Source information:

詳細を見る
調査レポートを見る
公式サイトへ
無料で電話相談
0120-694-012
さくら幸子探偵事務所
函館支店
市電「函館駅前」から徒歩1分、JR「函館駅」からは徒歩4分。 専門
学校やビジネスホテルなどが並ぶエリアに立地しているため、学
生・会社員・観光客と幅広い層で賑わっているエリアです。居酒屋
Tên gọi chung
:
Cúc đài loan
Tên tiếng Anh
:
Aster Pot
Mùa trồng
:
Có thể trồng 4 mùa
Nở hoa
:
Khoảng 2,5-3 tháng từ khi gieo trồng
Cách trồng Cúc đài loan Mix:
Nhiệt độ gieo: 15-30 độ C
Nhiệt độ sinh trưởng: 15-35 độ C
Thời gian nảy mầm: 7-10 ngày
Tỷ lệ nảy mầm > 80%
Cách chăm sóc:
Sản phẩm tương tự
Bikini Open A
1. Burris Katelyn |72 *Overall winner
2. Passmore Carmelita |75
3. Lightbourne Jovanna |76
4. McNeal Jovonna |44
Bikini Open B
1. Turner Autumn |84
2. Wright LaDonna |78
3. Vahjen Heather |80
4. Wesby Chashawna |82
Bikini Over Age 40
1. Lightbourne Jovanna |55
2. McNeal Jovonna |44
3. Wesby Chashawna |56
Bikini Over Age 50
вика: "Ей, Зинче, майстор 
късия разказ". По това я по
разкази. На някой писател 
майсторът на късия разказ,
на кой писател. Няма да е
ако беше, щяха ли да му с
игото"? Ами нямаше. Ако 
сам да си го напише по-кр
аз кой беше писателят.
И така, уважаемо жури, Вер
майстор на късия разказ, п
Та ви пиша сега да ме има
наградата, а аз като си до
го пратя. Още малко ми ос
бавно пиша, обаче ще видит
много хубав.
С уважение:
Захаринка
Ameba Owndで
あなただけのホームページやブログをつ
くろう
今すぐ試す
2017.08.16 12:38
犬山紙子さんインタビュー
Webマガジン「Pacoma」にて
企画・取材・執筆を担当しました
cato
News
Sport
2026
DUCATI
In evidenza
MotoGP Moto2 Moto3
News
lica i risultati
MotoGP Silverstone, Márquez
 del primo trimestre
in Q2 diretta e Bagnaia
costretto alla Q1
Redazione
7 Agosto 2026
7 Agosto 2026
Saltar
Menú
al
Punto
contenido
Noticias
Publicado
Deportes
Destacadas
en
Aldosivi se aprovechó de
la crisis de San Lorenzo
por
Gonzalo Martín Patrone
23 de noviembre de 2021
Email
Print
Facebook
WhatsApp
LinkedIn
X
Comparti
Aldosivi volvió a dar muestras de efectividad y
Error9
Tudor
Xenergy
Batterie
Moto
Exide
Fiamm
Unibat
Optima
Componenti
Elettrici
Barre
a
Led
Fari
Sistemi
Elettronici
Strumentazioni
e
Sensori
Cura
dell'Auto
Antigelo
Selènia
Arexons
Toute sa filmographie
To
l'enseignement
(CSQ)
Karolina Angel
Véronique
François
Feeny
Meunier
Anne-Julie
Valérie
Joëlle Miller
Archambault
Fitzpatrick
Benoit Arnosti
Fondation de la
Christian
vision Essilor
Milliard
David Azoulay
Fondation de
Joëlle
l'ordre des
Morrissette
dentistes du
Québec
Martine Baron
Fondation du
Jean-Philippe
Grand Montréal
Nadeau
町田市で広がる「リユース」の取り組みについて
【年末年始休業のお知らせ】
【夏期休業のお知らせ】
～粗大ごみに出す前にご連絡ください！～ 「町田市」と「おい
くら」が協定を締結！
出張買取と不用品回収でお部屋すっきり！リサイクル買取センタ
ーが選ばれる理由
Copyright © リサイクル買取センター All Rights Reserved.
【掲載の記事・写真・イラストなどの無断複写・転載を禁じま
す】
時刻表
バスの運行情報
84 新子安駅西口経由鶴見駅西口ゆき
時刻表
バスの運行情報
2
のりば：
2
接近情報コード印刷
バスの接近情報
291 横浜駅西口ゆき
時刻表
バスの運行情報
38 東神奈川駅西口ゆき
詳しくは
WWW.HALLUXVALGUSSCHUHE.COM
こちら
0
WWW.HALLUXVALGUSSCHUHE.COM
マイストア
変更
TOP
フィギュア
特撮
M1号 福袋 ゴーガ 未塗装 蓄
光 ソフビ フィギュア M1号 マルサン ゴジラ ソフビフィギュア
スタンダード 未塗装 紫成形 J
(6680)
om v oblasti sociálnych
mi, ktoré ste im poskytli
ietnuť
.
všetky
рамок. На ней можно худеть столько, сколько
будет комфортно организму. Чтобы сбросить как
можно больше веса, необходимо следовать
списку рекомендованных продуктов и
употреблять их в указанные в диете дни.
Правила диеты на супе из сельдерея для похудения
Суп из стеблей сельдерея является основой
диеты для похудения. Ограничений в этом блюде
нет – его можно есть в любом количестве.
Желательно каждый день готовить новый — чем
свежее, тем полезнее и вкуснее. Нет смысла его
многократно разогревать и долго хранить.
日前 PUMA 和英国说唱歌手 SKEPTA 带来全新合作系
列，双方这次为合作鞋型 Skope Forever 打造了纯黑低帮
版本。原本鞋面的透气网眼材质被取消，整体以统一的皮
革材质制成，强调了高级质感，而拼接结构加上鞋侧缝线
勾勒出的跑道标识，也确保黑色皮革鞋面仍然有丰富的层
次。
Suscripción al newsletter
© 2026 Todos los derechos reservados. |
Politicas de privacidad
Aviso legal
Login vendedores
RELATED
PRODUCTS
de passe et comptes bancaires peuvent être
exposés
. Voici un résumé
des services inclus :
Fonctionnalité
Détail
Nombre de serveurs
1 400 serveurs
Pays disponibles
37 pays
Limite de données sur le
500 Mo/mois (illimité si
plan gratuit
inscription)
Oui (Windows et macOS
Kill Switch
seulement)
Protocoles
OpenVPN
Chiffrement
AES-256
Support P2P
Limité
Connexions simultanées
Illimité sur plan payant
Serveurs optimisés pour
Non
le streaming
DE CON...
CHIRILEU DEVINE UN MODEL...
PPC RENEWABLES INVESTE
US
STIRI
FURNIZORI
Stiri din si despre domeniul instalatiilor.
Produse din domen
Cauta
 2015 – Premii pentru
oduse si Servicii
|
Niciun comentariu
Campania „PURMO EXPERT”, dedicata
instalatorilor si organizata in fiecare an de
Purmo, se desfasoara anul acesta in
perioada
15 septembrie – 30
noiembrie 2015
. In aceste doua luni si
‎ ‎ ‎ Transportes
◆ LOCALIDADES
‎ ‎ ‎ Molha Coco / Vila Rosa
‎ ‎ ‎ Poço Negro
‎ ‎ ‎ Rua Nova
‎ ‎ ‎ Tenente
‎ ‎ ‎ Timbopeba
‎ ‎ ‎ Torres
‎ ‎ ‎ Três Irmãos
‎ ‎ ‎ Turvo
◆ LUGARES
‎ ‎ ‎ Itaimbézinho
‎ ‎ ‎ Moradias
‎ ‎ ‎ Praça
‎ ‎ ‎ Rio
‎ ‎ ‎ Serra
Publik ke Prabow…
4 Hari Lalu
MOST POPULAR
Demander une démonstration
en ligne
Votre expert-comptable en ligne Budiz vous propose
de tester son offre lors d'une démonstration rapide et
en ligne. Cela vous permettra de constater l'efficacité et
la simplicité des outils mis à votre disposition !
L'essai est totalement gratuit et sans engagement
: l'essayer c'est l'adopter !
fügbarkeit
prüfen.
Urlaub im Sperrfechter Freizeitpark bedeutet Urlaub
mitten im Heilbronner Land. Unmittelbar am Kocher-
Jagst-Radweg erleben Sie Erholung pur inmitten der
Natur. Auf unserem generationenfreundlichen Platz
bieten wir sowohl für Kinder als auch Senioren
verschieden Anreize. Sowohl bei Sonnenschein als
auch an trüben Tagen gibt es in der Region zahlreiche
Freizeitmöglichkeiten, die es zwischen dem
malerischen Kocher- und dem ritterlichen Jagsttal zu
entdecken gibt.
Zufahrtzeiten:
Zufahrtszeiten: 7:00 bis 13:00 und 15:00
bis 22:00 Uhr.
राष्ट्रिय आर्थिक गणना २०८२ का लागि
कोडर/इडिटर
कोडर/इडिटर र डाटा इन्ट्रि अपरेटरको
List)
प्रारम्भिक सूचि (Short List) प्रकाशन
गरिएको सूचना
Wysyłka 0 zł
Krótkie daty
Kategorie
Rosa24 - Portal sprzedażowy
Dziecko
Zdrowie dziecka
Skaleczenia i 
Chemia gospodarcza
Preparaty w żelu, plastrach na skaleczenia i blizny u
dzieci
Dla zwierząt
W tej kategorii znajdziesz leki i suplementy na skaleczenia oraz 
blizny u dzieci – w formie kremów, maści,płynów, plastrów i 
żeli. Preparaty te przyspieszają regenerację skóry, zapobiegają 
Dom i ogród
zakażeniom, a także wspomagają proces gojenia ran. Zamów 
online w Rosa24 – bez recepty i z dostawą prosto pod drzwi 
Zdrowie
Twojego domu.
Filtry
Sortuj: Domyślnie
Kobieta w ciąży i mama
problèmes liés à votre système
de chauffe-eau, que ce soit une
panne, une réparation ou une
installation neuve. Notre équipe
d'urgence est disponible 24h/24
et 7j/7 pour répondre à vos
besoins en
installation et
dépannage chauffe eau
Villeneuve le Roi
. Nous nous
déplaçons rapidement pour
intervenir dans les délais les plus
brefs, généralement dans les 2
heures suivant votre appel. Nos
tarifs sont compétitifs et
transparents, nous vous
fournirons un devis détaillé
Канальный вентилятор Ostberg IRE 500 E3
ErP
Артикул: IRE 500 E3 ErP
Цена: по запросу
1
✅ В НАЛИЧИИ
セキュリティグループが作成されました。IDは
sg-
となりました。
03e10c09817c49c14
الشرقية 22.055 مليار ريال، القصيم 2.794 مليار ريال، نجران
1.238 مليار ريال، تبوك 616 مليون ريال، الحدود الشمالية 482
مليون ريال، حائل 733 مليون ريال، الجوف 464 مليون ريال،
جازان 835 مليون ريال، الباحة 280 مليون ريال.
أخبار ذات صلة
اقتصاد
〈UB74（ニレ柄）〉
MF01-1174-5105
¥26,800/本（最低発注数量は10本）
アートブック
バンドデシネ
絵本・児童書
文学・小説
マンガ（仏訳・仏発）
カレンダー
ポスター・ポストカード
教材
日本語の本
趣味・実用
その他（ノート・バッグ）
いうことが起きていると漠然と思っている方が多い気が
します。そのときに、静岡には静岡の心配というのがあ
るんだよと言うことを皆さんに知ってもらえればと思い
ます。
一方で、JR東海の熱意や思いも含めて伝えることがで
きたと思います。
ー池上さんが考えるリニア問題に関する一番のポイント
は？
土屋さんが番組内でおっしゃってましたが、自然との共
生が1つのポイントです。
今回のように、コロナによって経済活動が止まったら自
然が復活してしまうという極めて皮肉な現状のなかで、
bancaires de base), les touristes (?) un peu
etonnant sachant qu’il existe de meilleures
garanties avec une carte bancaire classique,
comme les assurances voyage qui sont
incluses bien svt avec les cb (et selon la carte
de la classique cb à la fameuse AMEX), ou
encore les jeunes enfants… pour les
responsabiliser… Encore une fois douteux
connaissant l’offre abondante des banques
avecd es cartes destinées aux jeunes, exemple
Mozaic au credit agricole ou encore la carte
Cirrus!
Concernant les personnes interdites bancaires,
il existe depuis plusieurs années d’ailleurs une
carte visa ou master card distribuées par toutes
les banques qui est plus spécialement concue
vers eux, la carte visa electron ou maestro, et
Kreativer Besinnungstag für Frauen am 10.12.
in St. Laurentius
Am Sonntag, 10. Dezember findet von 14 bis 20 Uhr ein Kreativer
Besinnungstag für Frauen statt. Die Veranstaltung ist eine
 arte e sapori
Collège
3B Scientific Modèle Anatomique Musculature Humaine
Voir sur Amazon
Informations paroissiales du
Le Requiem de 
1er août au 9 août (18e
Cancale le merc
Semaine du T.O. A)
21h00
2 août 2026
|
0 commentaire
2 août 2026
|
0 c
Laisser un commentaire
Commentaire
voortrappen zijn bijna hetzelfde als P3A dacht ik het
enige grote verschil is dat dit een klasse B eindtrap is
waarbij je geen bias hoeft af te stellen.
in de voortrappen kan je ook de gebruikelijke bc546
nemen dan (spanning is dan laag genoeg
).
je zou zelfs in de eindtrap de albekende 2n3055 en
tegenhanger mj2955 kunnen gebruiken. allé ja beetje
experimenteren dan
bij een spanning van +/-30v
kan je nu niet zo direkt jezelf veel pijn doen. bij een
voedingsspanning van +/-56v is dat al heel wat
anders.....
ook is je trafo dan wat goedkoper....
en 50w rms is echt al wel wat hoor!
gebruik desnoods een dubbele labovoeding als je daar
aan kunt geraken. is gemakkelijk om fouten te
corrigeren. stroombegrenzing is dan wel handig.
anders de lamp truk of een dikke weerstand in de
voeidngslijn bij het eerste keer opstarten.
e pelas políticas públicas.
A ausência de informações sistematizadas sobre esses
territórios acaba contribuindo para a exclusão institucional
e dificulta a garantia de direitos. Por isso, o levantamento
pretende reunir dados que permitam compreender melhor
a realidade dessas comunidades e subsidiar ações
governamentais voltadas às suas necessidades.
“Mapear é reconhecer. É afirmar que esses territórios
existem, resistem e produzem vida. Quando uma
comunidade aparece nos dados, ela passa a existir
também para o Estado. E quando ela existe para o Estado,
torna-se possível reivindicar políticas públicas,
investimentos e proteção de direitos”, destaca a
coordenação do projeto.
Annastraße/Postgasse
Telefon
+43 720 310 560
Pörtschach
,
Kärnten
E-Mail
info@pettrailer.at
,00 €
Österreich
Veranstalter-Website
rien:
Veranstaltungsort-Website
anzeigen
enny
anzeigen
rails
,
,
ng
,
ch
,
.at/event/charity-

Task brief: Update the data from its first line through the line containing "企画・取材・執筆を担当しました" by putting "Figure" wherever "Bikini" appears, leaving everything else unchanged.

Output for this task:
詳細を見る
調査レポートを見る
公式サイトへ
無料で電話相談
0120-694-012
さくら幸子探偵事務所
函館支店
市電「函館駅前」から徒歩1分、JR「函館駅」からは徒歩4分。 専門
学校やビジネスホテルなどが並ぶエリアに立地しているため、学
生・会社員・観光客と幅広い層で賑わっているエリアです。居酒屋
Tên gọi chung
:
Cúc đài loan
Tên tiếng Anh
:
Aster Pot
Mùa trồng
:
Có thể trồng 4 mùa
Nở hoa
:
Khoảng 2,5-3 tháng từ khi gieo trồng
Cách trồng Cúc đài loan Mix:
Nhiệt độ gieo: 15-30 độ C
Nhiệt độ sinh trưởng: 15-35 độ C
Thời gian nảy mầm: 7-10 ngày
Tỷ lệ nảy mầm > 80%
Cách chăm sóc:
Sản phẩm tương tự
Figure Open A
1. Burris Katelyn |72 *Overall winner
2. Passmore Carmelita |75
3. Lightbourne Jovanna |76
4. McNeal Jovonna |44
Figure Open B
1. Turner Autumn |84
2. Wright LaDonna |78
3. Vahjen Heather |80
4. Wesby Chashawna |82
Figure Over Age 40
1. Lightbourne Jovanna |55
2. McNeal Jovonna |44
3. Wesby Chashawna |56
Figure Over Age 50
вика: "Ей, Зинче, майстор 
късия разказ". По това я по
разкази. На някой писател 
майсторът на късия разказ,
на кой писател. Няма да е
ако беше, щяха ли да му с
игото"? Ами нямаше. Ако 
сам да си го напише по-кр
аз кой беше писателят.
И така, уважаемо жури, Вер
майстор на късия разказ, п
Та ви пиша сега да ме има
наградата, а аз като си до
го пратя. Още малко ми ос
бавно пиша, обаче ще видит
много хубав.
С уважение:
Захаринка
Ameba Owndで
あなただけのホームページやブログをつ
くろう
今すぐ試す
2017.08.16 12:38
犬山紙子さんインタビュー
Webマガジン「Pacoma」にて
企画・取材・執筆を担当しました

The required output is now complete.